Don’t drink and drive. If you need a rush, go skydiving. It’s far safer, and there’s no hangover the next day.

Blue skies, Doc.

Sunday, April 1, 2007

Back in the world

Spring Training Deployment complete: 85 jumps; 1 hr, 17 min, 49 seconds of freefall. This is the one time during the year when I truly feel proficient at everything I do in the realm of parachuting, from video, to instruction, to relative work, big ways, and demos. Best demo moment from this trip: 2 seconds out the door for a demo to Earth Day at the Phoenix International Raceway (which turned out to be to the parking lot across the highway for a crowd of about 10,000, give or take 9,980 or so) I broke 10 hours of total freefall time and finished the jump by dead centering the T. Accuracy inversely proportional to the size of the crowd. :-)

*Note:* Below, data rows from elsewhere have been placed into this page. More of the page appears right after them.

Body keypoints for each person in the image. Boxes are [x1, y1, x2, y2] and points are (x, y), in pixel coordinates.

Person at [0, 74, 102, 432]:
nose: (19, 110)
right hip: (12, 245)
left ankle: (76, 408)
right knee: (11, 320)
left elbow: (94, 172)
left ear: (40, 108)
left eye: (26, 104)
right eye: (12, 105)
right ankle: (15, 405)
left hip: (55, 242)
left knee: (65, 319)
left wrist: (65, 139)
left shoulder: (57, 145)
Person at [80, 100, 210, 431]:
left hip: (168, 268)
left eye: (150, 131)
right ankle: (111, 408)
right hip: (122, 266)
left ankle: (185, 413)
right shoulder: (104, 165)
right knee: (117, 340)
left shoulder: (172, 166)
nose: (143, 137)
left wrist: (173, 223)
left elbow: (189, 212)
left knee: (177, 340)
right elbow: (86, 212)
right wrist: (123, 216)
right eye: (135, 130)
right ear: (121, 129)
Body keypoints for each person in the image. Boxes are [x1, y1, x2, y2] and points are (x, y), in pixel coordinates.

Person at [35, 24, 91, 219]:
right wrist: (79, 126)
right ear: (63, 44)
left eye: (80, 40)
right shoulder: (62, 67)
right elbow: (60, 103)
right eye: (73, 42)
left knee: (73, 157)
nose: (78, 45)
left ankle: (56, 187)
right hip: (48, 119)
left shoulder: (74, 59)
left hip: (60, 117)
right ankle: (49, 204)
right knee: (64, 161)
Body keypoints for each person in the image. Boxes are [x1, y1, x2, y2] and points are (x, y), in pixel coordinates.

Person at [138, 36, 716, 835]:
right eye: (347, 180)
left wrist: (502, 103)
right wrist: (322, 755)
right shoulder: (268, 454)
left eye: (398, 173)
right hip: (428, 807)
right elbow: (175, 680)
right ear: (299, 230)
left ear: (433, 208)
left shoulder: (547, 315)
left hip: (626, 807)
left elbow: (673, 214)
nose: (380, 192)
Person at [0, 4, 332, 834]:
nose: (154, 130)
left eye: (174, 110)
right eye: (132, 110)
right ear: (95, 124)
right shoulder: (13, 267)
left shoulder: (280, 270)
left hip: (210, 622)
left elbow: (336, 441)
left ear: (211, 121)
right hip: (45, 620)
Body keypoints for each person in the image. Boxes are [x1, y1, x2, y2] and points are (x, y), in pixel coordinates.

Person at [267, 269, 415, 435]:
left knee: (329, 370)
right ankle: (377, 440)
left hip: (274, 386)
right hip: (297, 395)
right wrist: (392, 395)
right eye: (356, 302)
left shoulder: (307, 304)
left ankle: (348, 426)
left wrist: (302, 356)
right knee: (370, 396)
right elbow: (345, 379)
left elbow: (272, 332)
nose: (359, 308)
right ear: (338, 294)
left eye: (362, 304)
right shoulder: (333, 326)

Over a hundred e-mails to sort through at home. Probably three or four times that many at work. Tomorrow will largely be dedicated to sorting through that mess. And to finding someone to repair the transmission in the Jeep, which lost fifth gear and reverse as I crossed the New Mexico border yesterday. Drove the rest of the way home in 4th gear. Took two extra hours at the lower speed, but increased my gas mileage by 25%. Turns out the wind resistance was a bigger factor than RPMs in fuel efficiency for what has to be one of the most un-aerodynamic vehicles on the road.

And last but not least, added a bottle icon to the door frame below the driver's side window as I logged my second confirmed assist in a DWI arrest. More on that in a separate post to follow. Meanwhile, glad to be home.